A week later she rang to say I couldn’t.

So: no builders and no spiders, that’s good; but, also, no Tom and no Lucy – bad!. “No. No. No!” to Sheltered Housing then.

And next thing from H.? She’s gone on a week’s leave!

Oh great. Tom has taken half his boxes now and assures me he will “vacate” on 1st April.

Ah! I was very tearful last week...

However, then along came a helpful Comment from Steve of The Power Guides (see Lucy’s post – he wrote it to her!), just as I was [almost] reaching the same conclusion: i.e. I’m stuck, may as well try to ride it out, keep writing and hope for better/miracles.

And I felt better. Thank you Steve, and all you blog friends. You are what will keep me going.

4 comments:

LISA EMRICH said...

Hi,

I have an MS Blogger Project underway over at my place. Please visit MS Awareness, Blogging Friends, and a little Link Love to join in.

Thanks,
Lisa

Virginia Phillips said...

Hi Lisa,

thank you for this note and the invitation.

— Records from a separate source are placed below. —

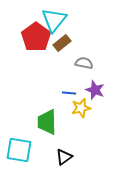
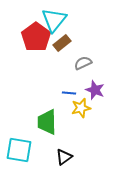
gray semicircle: moved 1 px left; rotated 36 degrees counterclockwise
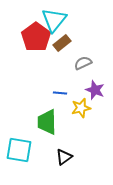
blue line: moved 9 px left
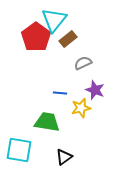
brown rectangle: moved 6 px right, 4 px up
green trapezoid: rotated 100 degrees clockwise
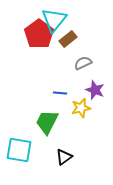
red pentagon: moved 3 px right, 3 px up
green trapezoid: rotated 72 degrees counterclockwise
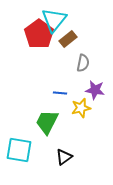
gray semicircle: rotated 126 degrees clockwise
purple star: rotated 12 degrees counterclockwise
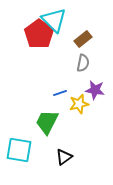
cyan triangle: rotated 24 degrees counterclockwise
brown rectangle: moved 15 px right
blue line: rotated 24 degrees counterclockwise
yellow star: moved 2 px left, 4 px up
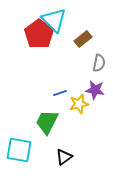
gray semicircle: moved 16 px right
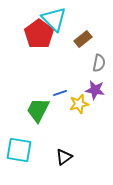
cyan triangle: moved 1 px up
green trapezoid: moved 9 px left, 12 px up
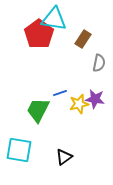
cyan triangle: rotated 36 degrees counterclockwise
brown rectangle: rotated 18 degrees counterclockwise
purple star: moved 9 px down
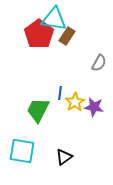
brown rectangle: moved 16 px left, 3 px up
gray semicircle: rotated 18 degrees clockwise
blue line: rotated 64 degrees counterclockwise
purple star: moved 1 px left, 8 px down
yellow star: moved 4 px left, 2 px up; rotated 18 degrees counterclockwise
cyan square: moved 3 px right, 1 px down
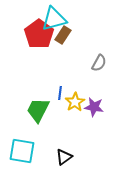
cyan triangle: rotated 24 degrees counterclockwise
brown rectangle: moved 4 px left, 1 px up
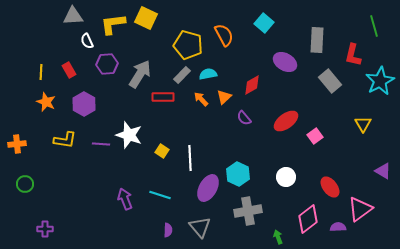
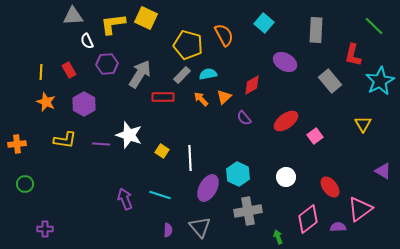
green line at (374, 26): rotated 30 degrees counterclockwise
gray rectangle at (317, 40): moved 1 px left, 10 px up
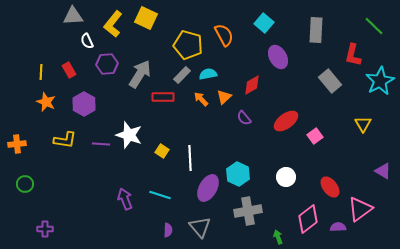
yellow L-shape at (113, 24): rotated 44 degrees counterclockwise
purple ellipse at (285, 62): moved 7 px left, 5 px up; rotated 30 degrees clockwise
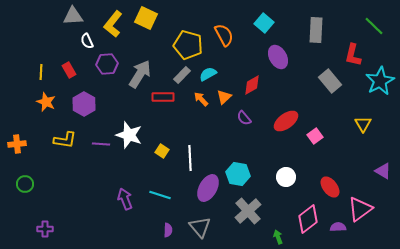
cyan semicircle at (208, 74): rotated 18 degrees counterclockwise
cyan hexagon at (238, 174): rotated 15 degrees counterclockwise
gray cross at (248, 211): rotated 32 degrees counterclockwise
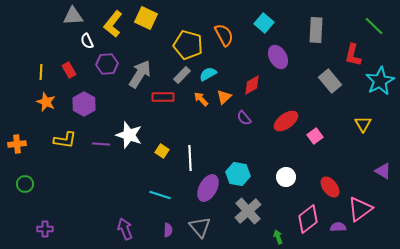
purple arrow at (125, 199): moved 30 px down
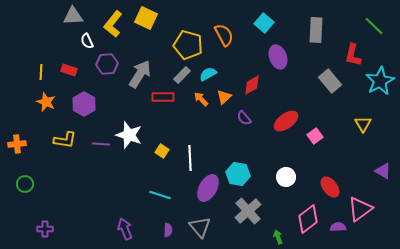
purple ellipse at (278, 57): rotated 10 degrees clockwise
red rectangle at (69, 70): rotated 42 degrees counterclockwise
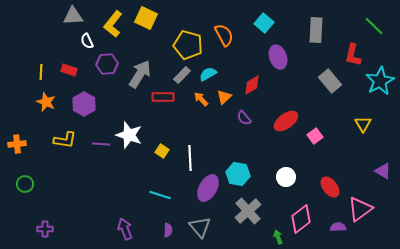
pink diamond at (308, 219): moved 7 px left
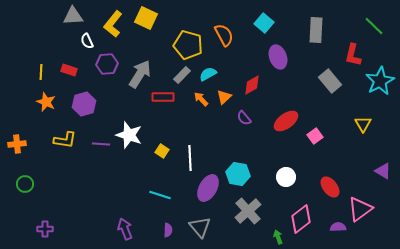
purple hexagon at (84, 104): rotated 15 degrees clockwise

I keep meaning to think about sending something to your "Carnival of MS Bloggers" but, I'm sorry, lack of energy you know! I'll certainly try one day.

I always enjoy reading the "Brass and Ivory" blog.

Virginia

daffy said...

Just passing through... *waves* :o)

LISA EMRICH said...

Hi, I apologize for the 'form' letter but it is the easiest way to pass word most quickly.

I am thrilled with the response to the MS Blogger project started at my blog, Brass and Ivory. I appreciate all those who took time to post about it on their blogs. I have discovered even more bloggers who have MS, whether they blog about the MS or not. A new listing is available at MS Blogger Community Project Revised.

Secondly, I'm looking for submissions for next week's Carnival of MS Bloggers. Information can be found at the end of each issue archived at Carnival of MS Bloggers. What I'm looking for this week are posts related to creativity. I discovered so many new bloggers who quilt, or knit, or crochet, or write, or photograph, etc. Basically, what do you do to express yourself?

Thank you so much for participating.

Lisa Emrich

P.S. I also apologize for any increased 'spamming' of blog comments due to my growing linklist of bloggers with MS. For that I am sincerely sorry.